Depuis plusieurs semaines, Matignon passe aussi au crible le "Jobs Act" de Matteo Renzi, qui avance des pistes radicales pour relancer le marché du travail en Italie. Un point que confirme Tito Boeri, professeur d'économie à l'université Bocconi, à Milan : "Je ne cesse de recevoir des manifestations d'intérêt de la France sur le "Jobs Act". Il faudrait certainement y faire une chose comparable." La France n'est pas l'Italie. Elle a beaucoup plus d'amortisseurs sociaux et précarise moins ses jeunes. Et elle n'a pas un article 18 qui déclenche outre-Alpes des contentieux sans fin en cas de licenciement et dont la suppression a fait descendre dans la rue des milliers d'Italiens hier à Rome.

Pour Éric Woerth, ancien ministre du Travail de Nicolas Sarkozy, il faut "des mesures d'exception". Concrètement? Un contrat de mission, moins de seuils sociaux, un assouplissement des 35 heures ou encore des règles plus flexibles sur le travail du dimanche. Des "mauvaises réponses", selon Jean-Claude Mailly. Pour le secrétaire général de Force ouvrière, les marges de croissance et donc l'emploi viendront d'un "soutien par la consommation et par l'investissement public". Et des mesures du ministre du Travail. Pas d'Emmanuel Macron, ce ministre de l'Économie "qui s'occupe de tout" et a "trop de pouvoir", ajoute-t-il.

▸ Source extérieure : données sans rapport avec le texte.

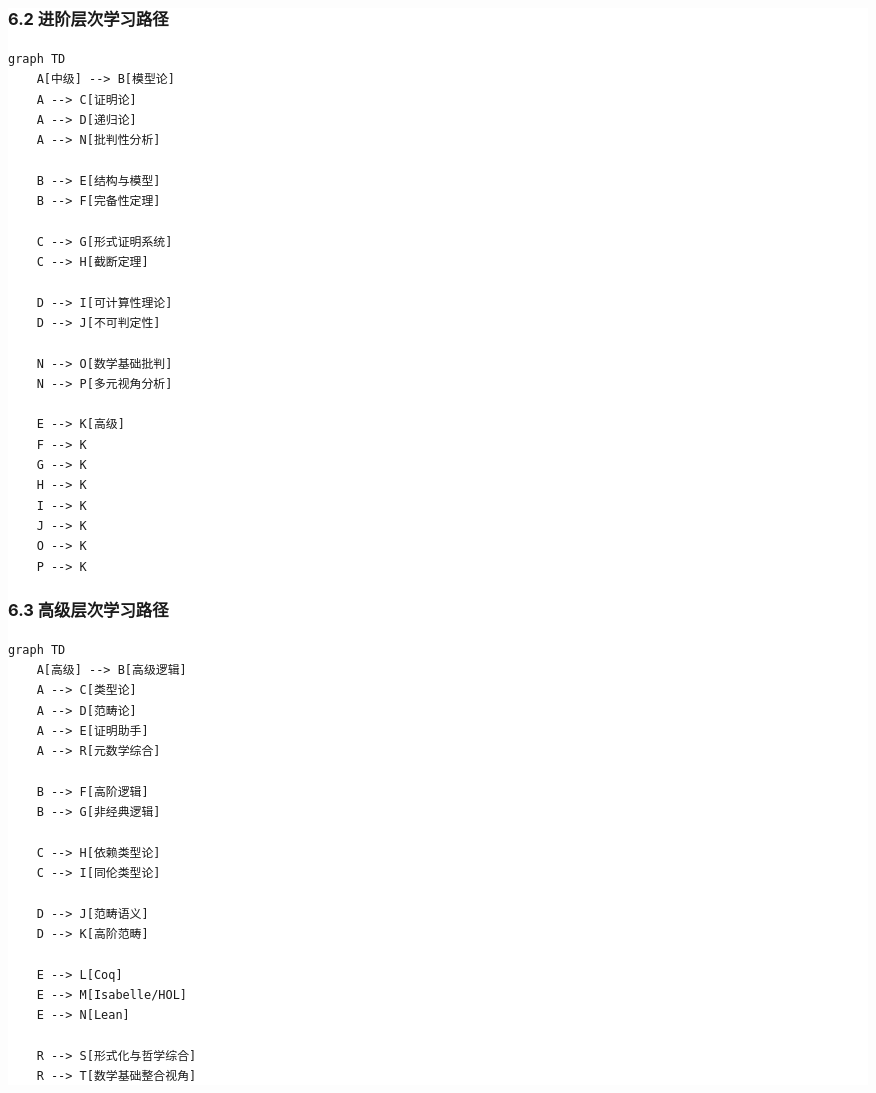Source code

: ### 6.2 进阶层次学习路径

```mermaid
graph TD
    A[中级] --> B[模型论]
    A --> C[证明论]
    A --> D[递归论]
    A --> N[批判性分析]
    
    B --> E[结构与模型]
    B --> F[完备性定理]
    
    C --> G[形式证明系统]
    C --> H[截断定理]
    
    D --> I[可计算性理论]
    D --> J[不可判定性]
    
    N --> O[数学基础批判]
    N --> P[多元视角分析]
    
    E --> K[高级]
    F --> K
    G --> K
    H --> K
    I --> K
    J --> K
    O --> K
    P --> K
```

### 6.3 高级层次学习路径

```mermaid
graph TD
    A[高级] --> B[高级逻辑]
    A --> C[类型论]
    A --> D[范畴论]
    A --> E[证明助手]
    A --> R[元数学综合]
    
    B --> F[高阶逻辑]
    B --> G[非经典逻辑]
    
    C --> H[依赖类型论]
    C --> I[同伦类型论]
    
    D --> J[范畴语义]
    D --> K[高阶范畴]
    
    E --> L[Coq]
    E --> M[Isabelle/HOL]
    E --> N[Lean]
    
    R --> S[形式化与哲学综合]
    R --> T[数学基础整合视角]
```
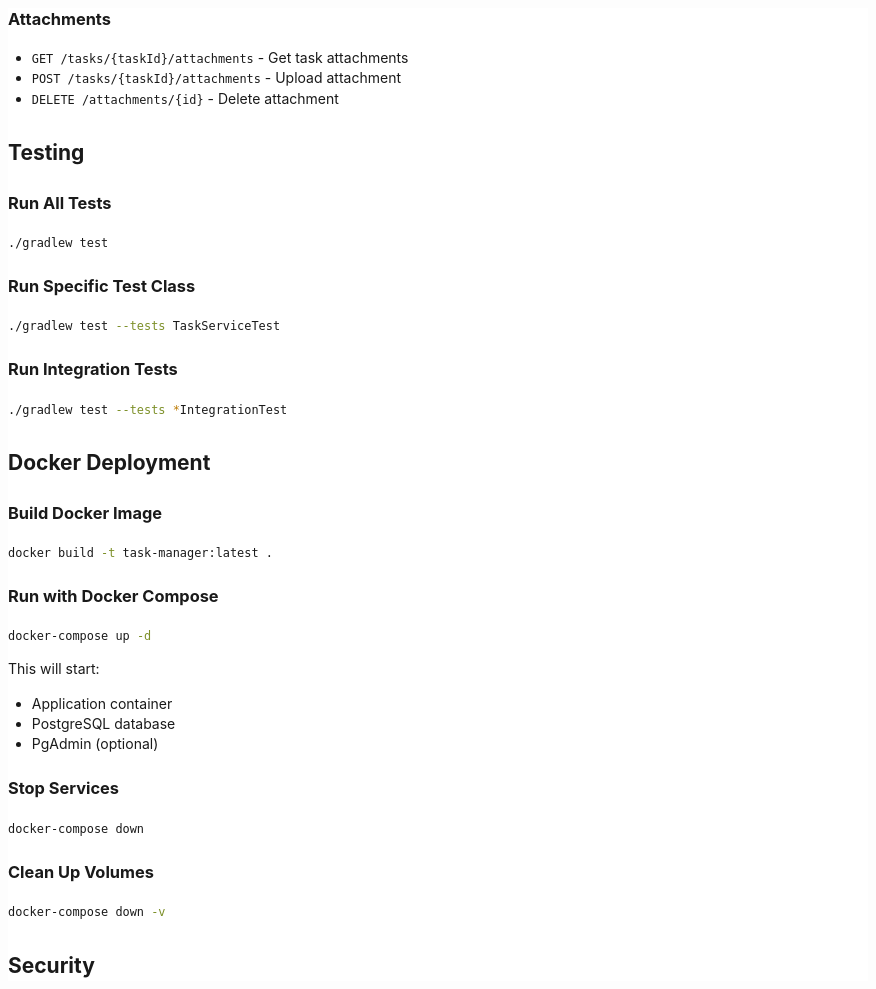 ### Attachments
- `GET /tasks/{taskId}/attachments` - Get task attachments
- `POST /tasks/{taskId}/attachments` - Upload attachment
- `DELETE /attachments/{id}` - Delete attachment

## Testing

### Run All Tests
```bash
./gradlew test
```

### Run Specific Test Class
```bash
./gradlew test --tests TaskServiceTest
```

### Run Integration Tests
```bash
./gradlew test --tests *IntegrationTest
```

## Docker Deployment

### Build Docker Image
```bash
docker build -t task-manager:latest .
```

### Run with Docker Compose
```bash
docker-compose up -d
```

This will start:
- Application container
- PostgreSQL database
- PgAdmin (optional)

### Stop Services
```bash
docker-compose down
```

### Clean Up Volumes
```bash
docker-compose down -v
```

## Security
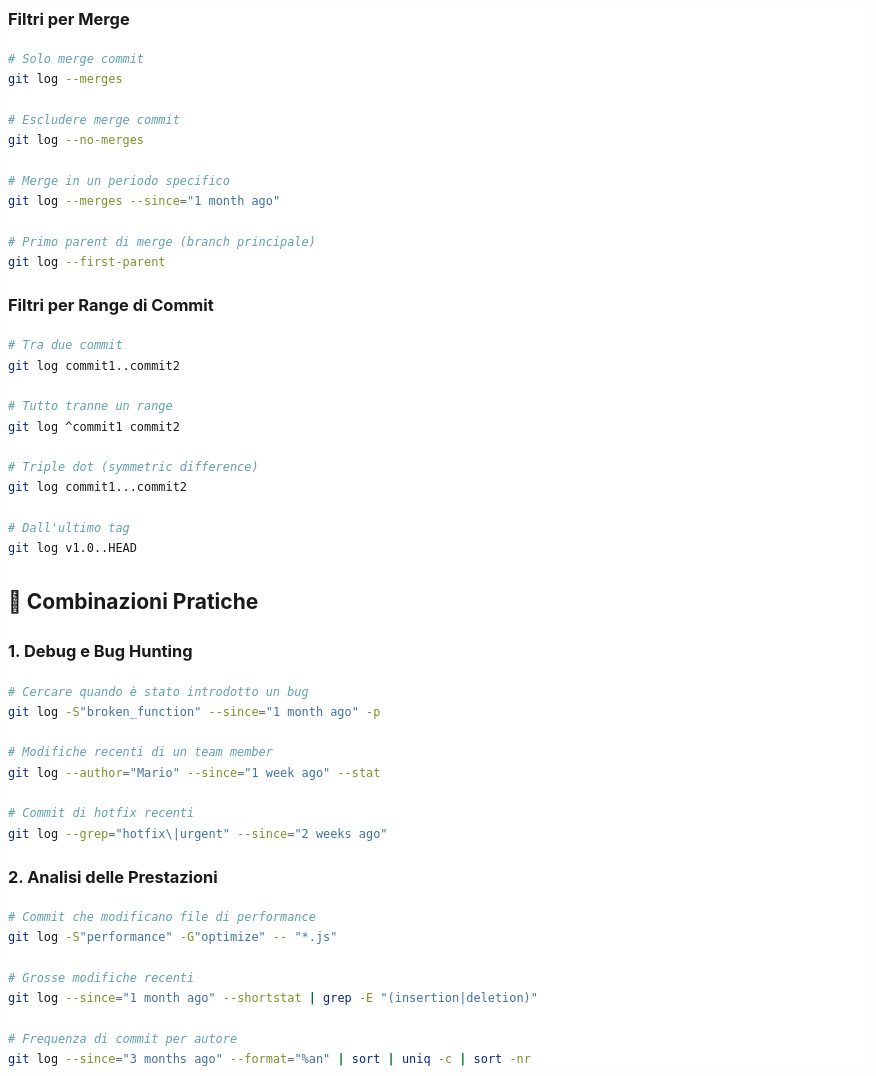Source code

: ### Filtri per Merge
```bash
# Solo merge commit
git log --merges

# Escludere merge commit
git log --no-merges

# Merge in un periodo specifico
git log --merges --since="1 month ago"

# Primo parent di merge (branch principale)
git log --first-parent
```

### Filtri per Range di Commit
```bash
# Tra due commit
git log commit1..commit2

# Tutto tranne un range
git log ^commit1 commit2

# Triple dot (symmetric difference)
git log commit1...commit2

# Dall'ultimo tag
git log v1.0..HEAD
```

## 🎯 Combinazioni Pratiche

### 1. Debug e Bug Hunting
```bash
# Cercare quando è stato introdotto un bug
git log -S"broken_function" --since="1 month ago" -p

# Modifiche recenti di un team member
git log --author="Mario" --since="1 week ago" --stat

# Commit di hotfix recenti
git log --grep="hotfix\|urgent" --since="2 weeks ago"
```

### 2. Analisi delle Prestazioni
```bash
# Commit che modificano file di performance
git log -S"performance" -G"optimize" -- "*.js"

# Grosse modifiche recenti
git log --since="1 month ago" --shortstat | grep -E "(insertion|deletion)"

# Frequenza di commit per autore
git log --since="3 months ago" --format="%an" | sort | uniq -c | sort -nr
```
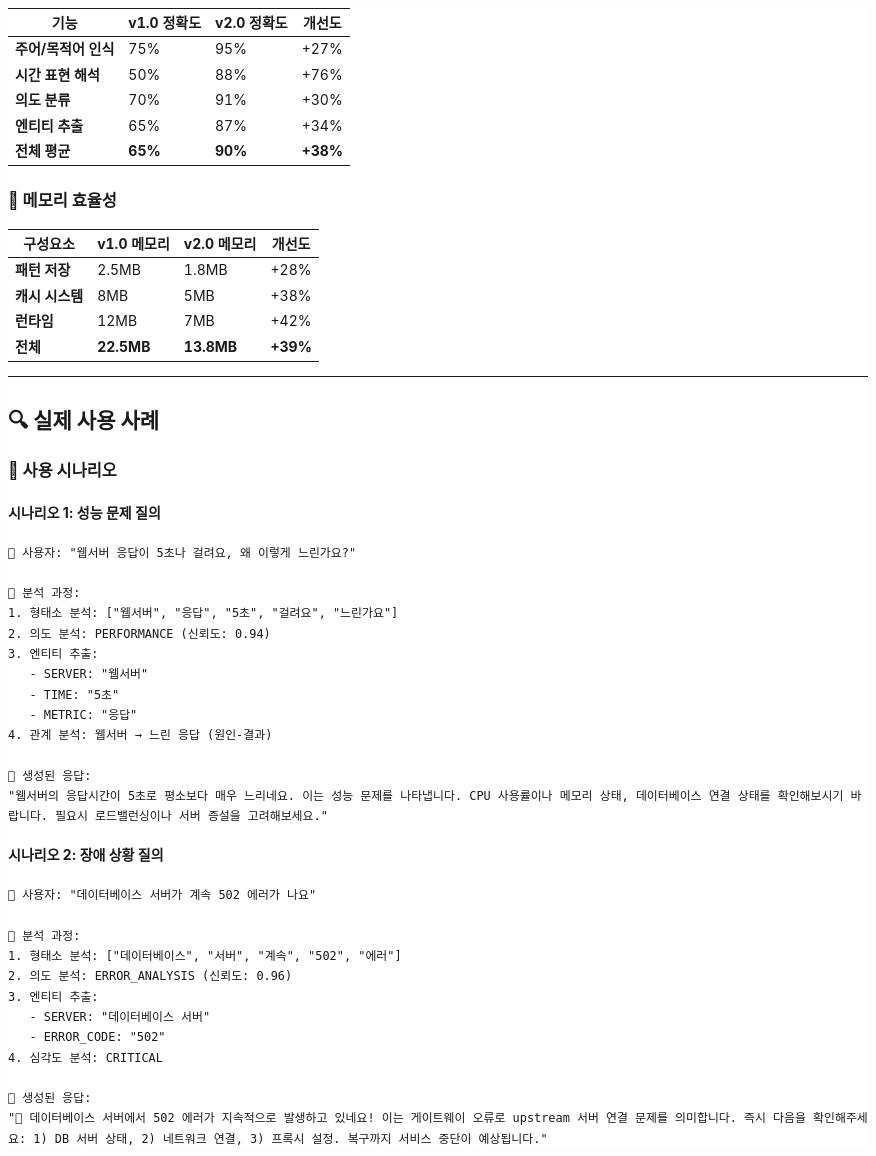 | 기능 | v1.0 정확도 | v2.0 정확도 | 개선도 |
|------|-------------|-------------|--------|
| **주어/목적어 인식** | 75% | 95% | +27% |
| **시간 표현 해석** | 50% | 88% | +76% |
| **의도 분류** | 70% | 91% | +30% |
| **엔티티 추출** | 65% | 87% | +34% |
| **전체 평균** | **65%** | **90%** | **+38%** |

### **💾 메모리 효율성**

| 구성요소 | v1.0 메모리 | v2.0 메모리 | 개선도 |
|----------|-------------|-------------|--------|
| **패턴 저장** | 2.5MB | 1.8MB | +28% |
| **캐시 시스템** | 8MB | 5MB | +38% |
| **런타임** | 12MB | 7MB | +42% |
| **전체** | **22.5MB** | **13.8MB** | **+39%** |

---

## 🔍 **실제 사용 사례**

### **💼 사용 시나리오**

#### **시나리오 1: 성능 문제 질의**

```
👤 사용자: "웹서버 응답이 5초나 걸려요, 왜 이렇게 느린가요?"

🧠 분석 과정:
1. 형태소 분석: ["웹서버", "응답", "5초", "걸려요", "느린가요"]
2. 의도 분석: PERFORMANCE (신뢰도: 0.94)
3. 엔티티 추출: 
   - SERVER: "웹서버"
   - TIME: "5초"
   - METRIC: "응답"
4. 관계 분석: 웹서버 → 느린 응답 (원인-결과)

🤖 생성된 응답:
"웹서버의 응답시간이 5초로 평소보다 매우 느리네요. 이는 성능 문제를 나타냅니다. CPU 사용률이나 메모리 상태, 데이터베이스 연결 상태를 확인해보시기 바랍니다. 필요시 로드밸런싱이나 서버 증설을 고려해보세요."
```

#### **시나리오 2: 장애 상황 질의**

```
👤 사용자: "데이터베이스 서버가 계속 502 에러가 나요"

🧠 분석 과정:
1. 형태소 분석: ["데이터베이스", "서버", "계속", "502", "에러"]
2. 의도 분석: ERROR_ANALYSIS (신뢰도: 0.96)
3. 엔티티 추출:
   - SERVER: "데이터베이스 서버"
   - ERROR_CODE: "502"
4. 심각도 분석: CRITICAL

🤖 생성된 응답:
"🚨 데이터베이스 서버에서 502 에러가 지속적으로 발생하고 있네요! 이는 게이트웨이 오류로 upstream 서버 연결 문제를 의미합니다. 즉시 다음을 확인해주세요: 1) DB 서버 상태, 2) 네트워크 연결, 3) 프록시 설정. 복구까지 서비스 중단이 예상됩니다."
```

Un Code du travail de 3.500 pages

"On a un Code du travail de 3.500 pages, un droit social d'une complexité inouïe, qui bloque les envies d'embauche des patrons", estime pour sa part Gilbert Cette, professeur d'économie à l'université d'Aix-Marseille et coauteur de Changer de modèle*. Pour lui, pas de doute, la France a besoin d'un "big bang social". Autrement dit, d'une approche systémique qui force les partenaires sociaux à trouver des compromis satisfaisants pour les salariés et les employeurs et efficaces économiquement. Un cadre qui permette aussi d'affronter l'automatisation en marche des métiers de services, fortement destructrice d'emplois. "Nous sommes dans un déni de responsabilité des partenaires sociaux aujourd'hui. Il faut leur demander de revoir les seuils sociaux, de déroger aux règles sur le temps de travail, de baisser le smic et de reformer le fonctionnement des prud'hommes, qui font peur aux employeurs", énumère l'économiste. Chiche?